Part 1: making it work where it already works
Last week I decided NVDEC goes first. This week I made it actually play, but on the path VLC already has, not the one I am building.
VLC can already show NVDEC frames through OpenGL. It ships a small module,
glinterop_nvdec, that hands a CUDA-decoded frame to OpenGL without
copying it. So before I rebuild any of that on Vulkan and libplacebo, the sensible
first move was to confirm the easy path runs on my machine and my file.
Getting there was mostly driver wrangling. I had been on the open nouveau driver, which gives you no CUDA, so NVDEC would not build at all. I switched to NVIDIA's proprietary driver, installed CUDA and nv-codec-headers, and then the nvdec plugins compiled. After that, the run itself:
vlc --vout=gl --codec=nvdec --play-and-exit test.mp4 -vv
The log shows the whole chain line up: the nvdec decoder device, the nvdec
decoder, an opaque NVD8 chroma (the frame stays on the GPU), glinterop_nvdec
doing the zero-copy handoff, and the gl output drawing it. A 4K H.264 file plays
to the end with no CUDA errors.
It is not interesting to watch. It is the same video. The point is that it is now my reference. When the Vulkan version draws garbage, and it will, I can run the same file on the same GPU through this path and compare.
Part 2: reading, and a first call about the project
Most of the week was reading. My mentor has a full Vulkan output branch that already does hardware decode to screen, and my job is to move that logic onto libplacebo. So I went through it and there was concepts I wasn't fully understanding, so I used internet videos, guides and articles to understand more.
Then I had my first video call with him. It was less a code walkthrough and more about the project as a whole: where it is going, what counts as done, and the order things should land in. I went through the points I had built up from the reading and the design notes and checked that I was lined up with what he actually wants, and that I was not missing some larger piece. A few of my assumptions he confirmed, a couple he reframed, which is cheap to fix on a call and expensive to find out three weeks into writing code.
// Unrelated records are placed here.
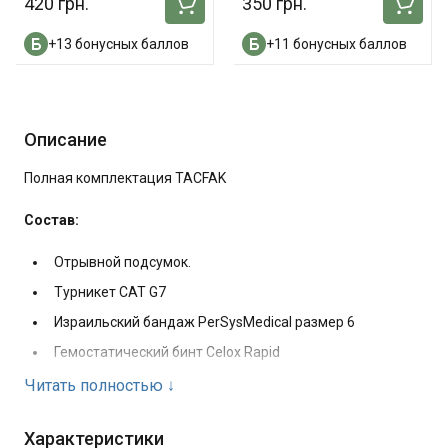
420 грн.
350 грн.
+13 бонусных баллов
+11 бонусных баллов
Описание
Полная комплектация TACFAK
Состав:
Отрывной подсумок.
Турникет CAT G7
Израильский бандаж PerSysMedical размер 6
Гемостатический бинт Celox Rapid
Назофарингальная трубка Rush 28 FR + лубрикант
Читать полностью
↓
Окклюзионная наклейка с клапаном HyFinVent Twin
Pack
Характеристики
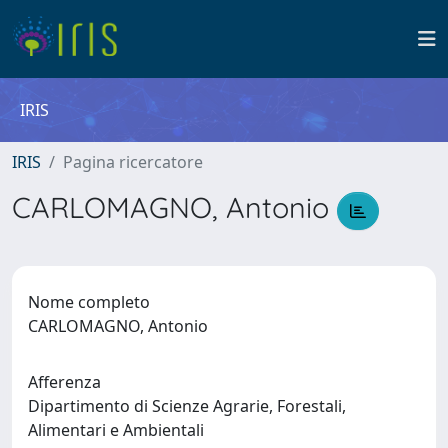
IRIS
IRIS
Pagina ricercatore
CARLOMAGNO, Antonio
Nome completo
CARLOMAGNO, Antonio
Afferenza
Dipartimento di Scienze Agrarie, Forestali,
Alimentari e Ambientali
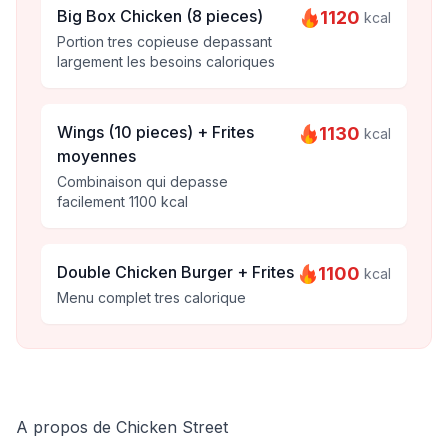
Big Box Chicken (8 pieces)
1120
kcal
Portion tres copieuse depassant
largement les besoins caloriques
Wings (10 pieces) + Frites
1130
kcal
moyennes
Combinaison qui depasse
facilement 1100 kcal
Double Chicken Burger + Frites
1100
kcal
Menu complet tres calorique
A propos de Chicken Street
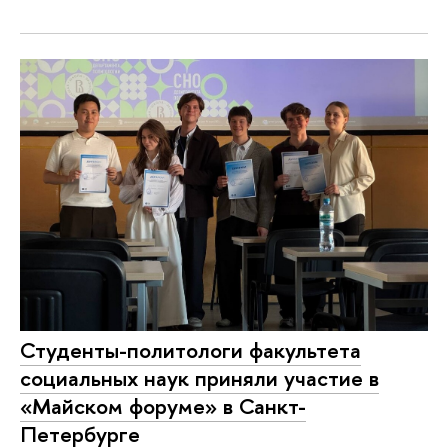
Студенты-политологи факультета
социальных наук приняли участие в
«Майском форуме» в Санкт-
Петербурге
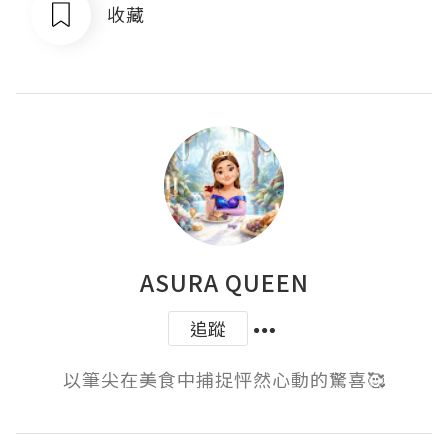
收藏
ASURA QUEEN
追蹤
以筆尖在美食中捕捉怦然心動的驚喜🥰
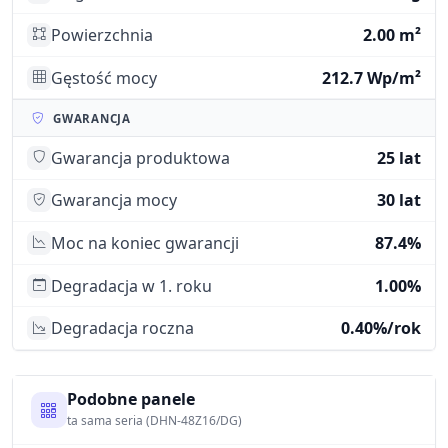
Powierzchnia
2.00 m²
Gęstość mocy
212.7 Wp/m²
GWARANCJA
Gwarancja produktowa
25 lat
Gwarancja mocy
30 lat
Moc na koniec gwarancji
87.4%
Degradacja w 1. roku
1.00%
Degradacja roczna
0.40%/rok
Podobne panele
ta sama seria (DHN-48Z16/DG)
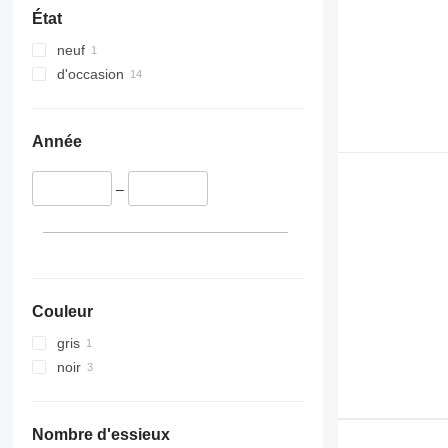
État
neuf
d'occasion
Année
–
Couleur
gris
noir
Nombre d'essieux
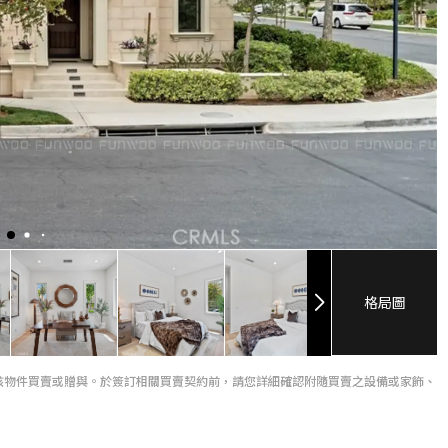
格局圖
該物件買賣或贈與。於簽訂相關買賣契約前，請您詳細確認附隨買賣之設備或家飾、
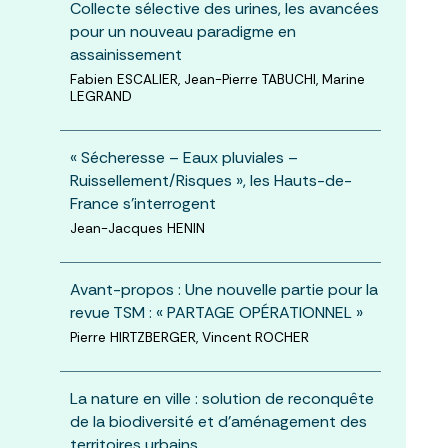
Collecte sélective des urines, les avancées
pour un nouveau paradigme en
assainissement
Fabien ESCALIER, Jean-Pierre TABUCHI, Marine
LEGRAND
« Sécheresse – Eaux pluviales –
Ruissellement/Risques », les Hauts-de-
France s’interrogent
Jean-Jacques HENIN
Avant-propos : Une nouvelle partie pour la
revue TSM : « PARTAGE OPÉRATIONNEL »
Pierre HIRTZBERGER, Vincent ROCHER
La nature en ville : solution de reconquête
de la biodiversité et d’aménagement des
territoires urbains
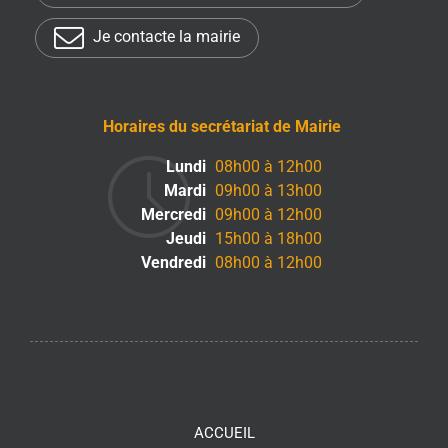
Je contacte la mairie
Horaires du secrétariat de Mairie
Lundi
08h00 à 12h00
Mardi
09h00 à 13h00
Mercredi
09h00 à 12h00
Jeudi
15h00 à 18h00
Vendredi
08h00 à 12h00
ACCUEIL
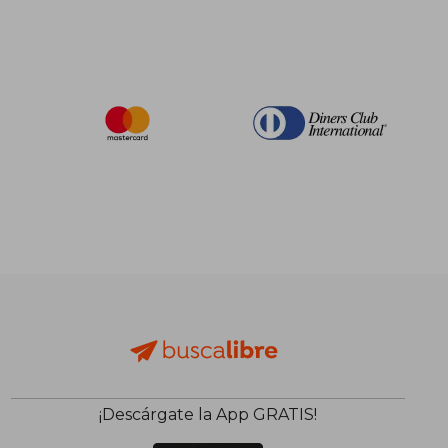
¡Descárgate la App GRATIS!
We ended with an agreement on where to start. The first piece is the on-screen video output, with NVDEC as the proof of concept. That keeps the scope small and lines up with the easy NVDEC path I already have running, so I can build the real thing next to a reference that works.
Part 3: a bug I tripped over on the way
While setting up to test all this, I hit a real bug, and it was not in my own code. Running the libplacebo output with its OpenGL backend on Wayland, the video showed up in the bottom part of the window with a black band across the top.
It is pre-existing, not something I introduced, and it only shows in a narrow spot: forcing the OpenGL backend of this output, under Wayland. I opened an issue ticket on the VLC main repo about it. I might come back later and try to fix it myself too.